コード例 #1
0
ファイル: class.authormatch.php プロジェクト: kyleLesack/TNRS
 public static function remove_duplicate_authors($author_words1, $author_words2)
 {
     $unique_authors1 = $author_words1;
     $unique_authors2 = $author_words2;
     //print_r($author_words1);
     //print_r($author_words2);
     foreach ($author_words1 as $key1 => $author1) {
         $author1_matches = false;
         $author1 = Normalize::normalize_author_string($author1);
         foreach ($author_words2 as $key2 => $author2) {
             $author2_matches = false;
             $author2 = Normalize::normalize_author_string($author2);
             if ($author1 == $author2) {
                 //echo '$1';
                 $author1_matches = true;
                 $author2_matches = true;
             } elseif (preg_match("/^" . preg_quote($author1, "/") . "/i", $author2)) {
                 //echo '$2';
                 $author1_matches = true;
             } elseif (preg_match("/^" . preg_quote($author2, "/") . "/i", $author1)) {
                 //echo '$3';
                 $author2_matches = true;
             }
             // equal or one is contained in the other, so consider it a match for both terms
             if (strlen($author1) >= 3 && $author1_matches || strlen($author2) >= 3 && $author2_matches || $author1 == $author2) {
                 //echo '$4';
                 unset($unique_authors1[$key1]);
                 unset($unique_authors2[$key2]);
             } elseif ($author1_matches) {
                 //echo '$5';
                 // author1 was abbreviation of author2
                 unset($unique_authors1[$key1]);
             } elseif ($author2_matches) {
                 //echo '$6';
                 // author1 was abbreviation of author2
                 unset($unique_authors2[$key2]);
             } else {
                 //echo '$7';
                 // no match or abbreviation so try a fuzzy match
                 // $max_length = max(strlen($author1), strlen($author2));
                 // $lev = levenshtein($author1, $author2);
                 // if(($lev/$max_length) <= .167)

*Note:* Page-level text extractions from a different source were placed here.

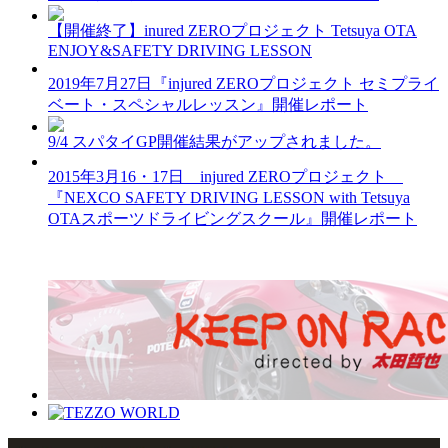
【開催終了】inured ZEROプロジェクト Tetsuya OTA
ENJOY&SAFETY DRIVING LESSON
2019年7月27日『injured ZEROプロジェクト セミプライ
ベート・スペシャルレッスン』開催レポート
9/4 スパタイGP開催結果がアップされました。
2015年3月16・17日 injured ZEROプロジェクト
『NEXCO SAFETY DRIVING LESSON with Tetsuya
OTAスポーツドライビングスクール』開催レポート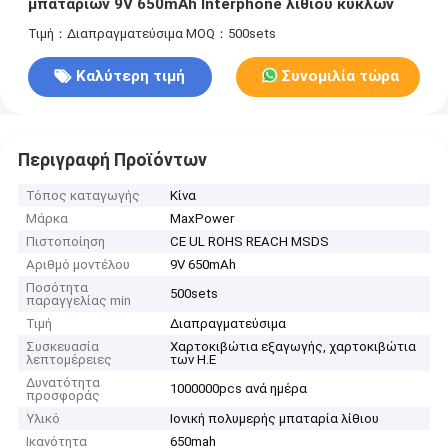
μπαταριών 9V 650mAh Interphone λίθιου κύκλων
Τιμή：Διαπραγματεύσιμα
MOQ：500sets
Καλύτερη τιμή
Συνομιλία τώρα
Περιγραφή Προϊόντων
Τόπος καταγωγής
Κίνα
Μάρκα
MaxPower
Πιστοποίηση
CE UL ROHS REACH MSDS
Αριθμό μοντέλου
9V 650mAh
Ποσότητα
500sets
παραγγελίας min
Τιμή
Διαπραγματεύσιμα
Συσκευασία
Χαρτοκιβώτια εξαγωγής, χαρτοκιβώτια
λεπτομέρειες
των Η.Ε
Δυνατότητα
1000000pcs ανά ημέρα
προσφοράς
Υλικό
Ιονική πολυμερής μπαταρία λίθιου
Ικανότητα
650mah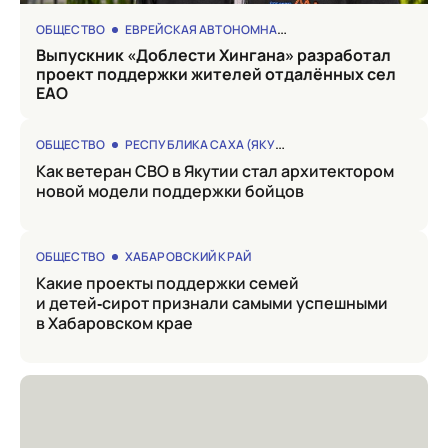
ОБЩЕСТВО
ЕВРЕЙСКАЯ АВТОНОМНАЯ ОБЛАСТЬ
Выпускник «Доблести Хингана» разработал
проект поддержки жителей отдалённых сел
ЕАО
ОБЩЕСТВО
РЕСПУБЛИКА САХА (ЯКУТИЯ)
Как ветеран СВО в Якутии стал архитектором
новой модели поддержки бойцов
ОБЩЕСТВО
ХАБАРОВСКИЙ КРАЙ
Какие проекты поддержки семей
и детей‑сирот признали самыми успешными
в Хабаровском крае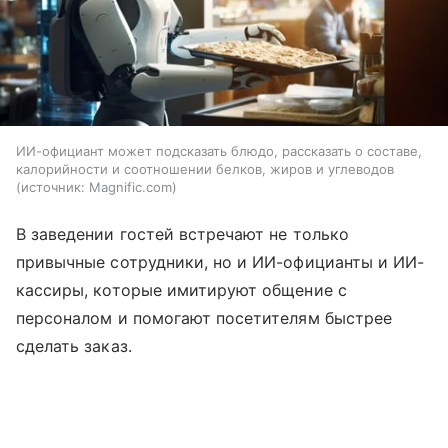
ИИ-официант может подсказать блюдо, рассказать о составе,
калорийности и соотношении белков, жиров и углеводов
источник:
Magnific.com
В заведении гостей встречают не только
привычные сотрудники, но и ИИ-официанты и ИИ-
кассиры, которые имитируют общение с
персоналом и помогают посетителям быстрее
сделать заказ.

                 $match = self::match_author_words($author1, $author2);
                 if ($match['match']) {
                     //echo '$8';
                     unset($unique_authors1[$key1]);
                     unset($unique_authors2[$key2]);
                 }
             }
         }
         reset($author_words2);
     }
     return array($unique_authors1, $unique_authors2);
 }